Well, gravity is pretty consistent around the world, so that part is always the same. Generally, you go up the mountain on a mechanical lift and ski down a trail that’s been groomed. 

But the base areas and villages are quite different. The base area arrangements—parking and transportation and all that—are a cultural thing; it’s unique to each spot. 

For instance, skiing in Japan is having a huge resurgence. So, in resort planning, you keep in mind how people dine, how they get there. We work to learn and understand those needs.

 

Over 50 years, what’s the biggest change you’ve seen, and what remains the same?

The biggest change is high-speed lifts. With lift capacity up, now we’re doing 3,000 to 3,600 passengers an hour. That’s a huge change from double chairs at 1,200 an hour. 

I also like very much the trend of having warm beds in the resort village at the base instead of real estate and cabins. In Finland and other spots, they were building cabins; that required building roads and sewer and water lines everywhere, all for little lots. Ski areas had huge parking and transportation issues. We got them to stop that and to focus everything into a pedestrian court with underground parking. They refused at first, saying they could not afford underground parking, but we showed them that they cannot afford not to have it. You’ve got to do it.

But the same? Ski runs are pretty much the same. That hasn’t changed dramatically as far as I can see.

 

How do you see resort planning evolving over the next 50 years? 
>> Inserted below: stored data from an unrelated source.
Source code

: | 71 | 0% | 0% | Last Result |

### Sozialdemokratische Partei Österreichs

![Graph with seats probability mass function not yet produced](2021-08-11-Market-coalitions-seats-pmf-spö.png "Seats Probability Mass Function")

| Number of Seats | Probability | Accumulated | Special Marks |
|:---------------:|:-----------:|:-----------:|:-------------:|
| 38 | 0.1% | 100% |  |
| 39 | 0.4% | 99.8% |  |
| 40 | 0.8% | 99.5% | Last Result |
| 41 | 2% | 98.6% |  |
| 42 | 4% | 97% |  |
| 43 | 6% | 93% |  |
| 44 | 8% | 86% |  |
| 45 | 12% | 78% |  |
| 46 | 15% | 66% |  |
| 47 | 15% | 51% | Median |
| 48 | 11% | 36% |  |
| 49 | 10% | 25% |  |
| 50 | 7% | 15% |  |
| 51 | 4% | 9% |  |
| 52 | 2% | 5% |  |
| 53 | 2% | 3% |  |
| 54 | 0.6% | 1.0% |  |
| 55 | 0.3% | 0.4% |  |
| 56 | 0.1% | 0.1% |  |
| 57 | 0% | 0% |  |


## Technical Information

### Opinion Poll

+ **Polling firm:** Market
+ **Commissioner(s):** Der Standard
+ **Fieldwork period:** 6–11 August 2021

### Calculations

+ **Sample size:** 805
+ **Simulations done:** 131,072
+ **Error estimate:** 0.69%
I doubt we will see as many new resorts as we had in the last 50. The good sites have been chosen, so there’s not so many around. And then to get through the bureaucracy we have is complicated and expensive, so I think we will just see the evolution of existing resorts. We’re on the second and third remakes of different resorts. 

 

Eco Sign ImagesLeft: Sierra Nevada, Spain, site inspection, 2002. Eduardo Valenzuela, mountain manager; Mariano Gutierrez, CEO; Paul Mathews, Ecosign; Hans Timmerman, mountain operations director. Right: Paul at the Ecosign office drafting table, 1985.

 

Your support of smaller areas, often at deep discounts, has helped more than 30 ski areas. Tell us about it.

It’s just giving back. We can do it, you know? The cost for us is not so high, and it’s not real dollars, it’s just staff time—often me doing it myself. We get these small areas set up so they are going in the right direction, so that when they start growing, they can continue that growth. 

The smaller ski area is usually the one that is closer to where people live, and that gives the whole population access. And if they like it, then they will go take that longer trip to Whistler or somewhere once a year. 

 

What’s your favorite spot on a mountain? 

For me, very often it is just a viewpoint somewhere. I like Sun Peaks Resort (B.C.) very much. If I had a role model, [Sun Peaks founder] Al Raine would be it.

 

Knowing what you know now, what advice would you give that little boy on the Breckenridge rope tow?

I’d say, “go to school and move to the mountains,” which is exactly what he did. To have worked in 46 countries on over 1,000 projects? It’s been a very good ride.